Ultrasound of the Lateral Femoral Cutaneous Nerve in Asymptomatic Adults

Jiaan Zhu; Yiwen Zhao; Fang liu; Yunxia Huang; Junjie Shao; Bing Hu


BMC Musculoskelet Disord. 2012;13(227) 

In This Article


Our study suggested an easier method for identifying the LFCN in volunteers using the ultrasound technique. There have been several reports about the ultrasonographic appearance of the LFCN.[10–17] Irene and colleagues[10] used the two fascial layers as the initial sonographic landmark to locate the LFCN and the mean time of identifying the LFCN was 22.5s. Bodner and colleagues[11] identified the LFCN based on the landmarks of the IL and ASIS in a cadaver and in 8 volunteers, but they did not visualize all the LFCN. Tagliafico and colleagues[15] described the technique to identify the LFCN based on the ASIS landmark in 20 patients; however, the average time for the procedure was 12 minutes. The same method was used for imaging the LFCN by Hara and colleagues[16] for ultrasound-guided LFCN blocks. Some researchers[12–14,17] reported that the most effective technique for identifying the LFCN was to search for the site at which it crossed the sartorius muscle. However, the LFCN is a very small structure that is somewhat difficult to differentiate from the surrounding soft tissues at this site, so the nerve was not observed in 30% of the cases in Damarey's report.[12] In ultrasound examinations, anatomical structures are more easily differentiated if the different tissues have greater echo differentiation on the sonogram, which is especially important for identifying tiny structures. The intermuscular space between the tensor fasciae latae muscle and the sartorius presents a hypoechoic structure, which has an echo signature quite difference from the nerve. Therefore, we recommend that the intermuscular space between the tensor fasciae latae muscle and the sartorius can be used as an initial sonographic landmark to scan the LFCN. Another reason for easier imaging of the IFCN in this study might be the use of an 18 MHz ultrasound transducer, which has a higher resolution. Based on our study results, just 7s was required to successfully identify the LFCN in all subjects, which was obviously shorter than the 22.5 seconds[10] or the 12 minutes[15] required in previous reports.
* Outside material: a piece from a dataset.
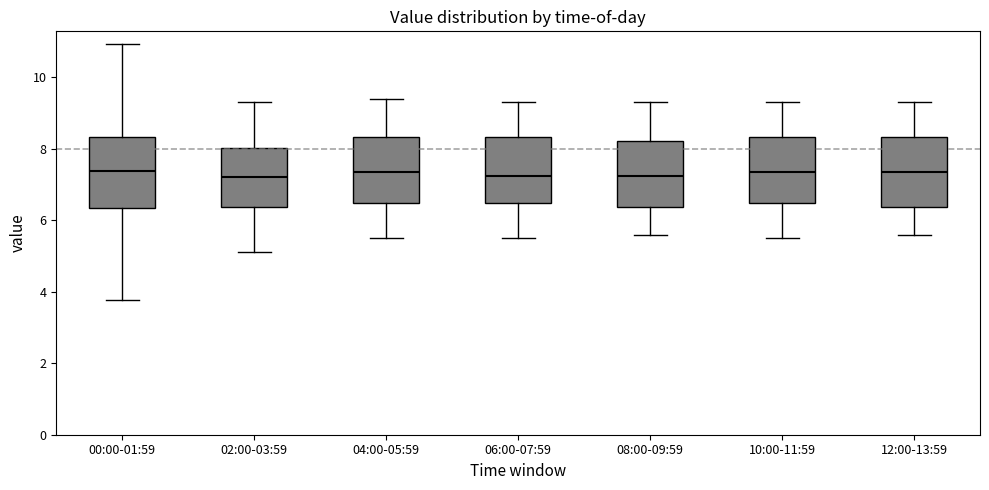

Where does the median line of the box for 04:00-05:59 sit on the y-axis? The values are not printed on the chart, so give them approximately, as read against the axis.

7.4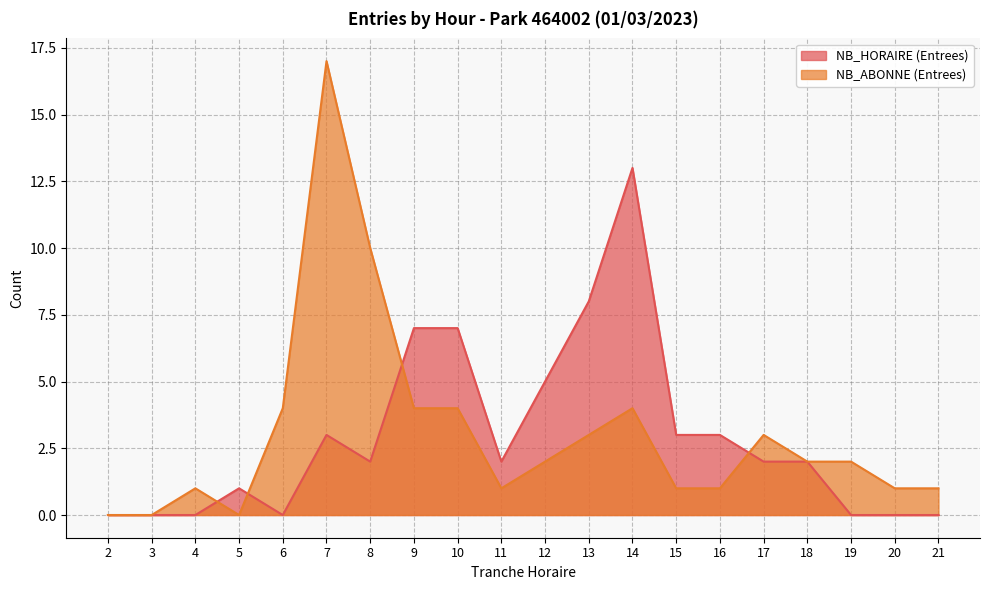

At which category does NB_HORAIRE (Entrees) reach its first local valley?

6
Once the LFCN was identified, the course of the nerve was then traced by scanning the structure proximally and distally. Therefore, the relationship between the LFCN and the IL was clearly observed. As demonstrated by our results, a great variability was observed not only for the nerve number but also for the relationship between the nerve and the IL. In our series, the majority of LFCNs passed under the IL and included one or two branches passing at the level of the IL. This variability is consistent with previous anatomical studies.[19,20] These findings may have potential relevance to everyday clinical surgical practice. Knowledge of the relevant anatomy is crucial before planning a surgical approach to the LFCN and in regional anesthesia when blocking the LFCN for the treatment of meralgia paresthetica.[3,4,13–16] To the best of our knowledge, there has not been a previously published study of the relationship between the LFCN and the IL using ultrasound. The morphological information will facilitate the success of procedures that involve this nerve. In this study, the distance between the LFCN and the ASIS was measured. Kosiyatrakul et al.[4] reported the distance between the LFCN and the ASIS with 7 ± 7 mm (range 1–32 mm) which was relatively shorter than our data with 15.6 ± 4.2 mm (range 2.2 - 38.7 mm). Damarey B et al.[12] reported this distance with 24 mm (range, 3–50 mm). The different measurement results might be resulted from the anatomical variation of the LFCN. Further, we also measured the CSA of the LFCN, which may be helpful in the evaluation of meralgia paresthetica.

Neuromas of the LFCN have been paid attention in previous reports,[12,21–23] and the neuromas may result from the mechanical microtraumas,[21] chronic irritation, or the role of ilio pubic tract and deep circumflex iliac artery in nervous compression.[23] However, the detection rate of neuromas in this study was lower than previously reported. This difference may be result from research subject differences.

The main limitation of this study is that verification data were not available. Another potential limitation of the study was the possibility of inaccurate nerve number counts due to the smaller diameter of the LFCN. Further studies are needed to clarify these limitations. In this study, the use of an 18 MHz ultrasound transducer allows a clear image of the LFCN, but the disadvantage is that 18 MHz ultrasound transducers are not widely used. However, we assume that this method of scanning the LFCN could also be applied using low-frequency ultrasound.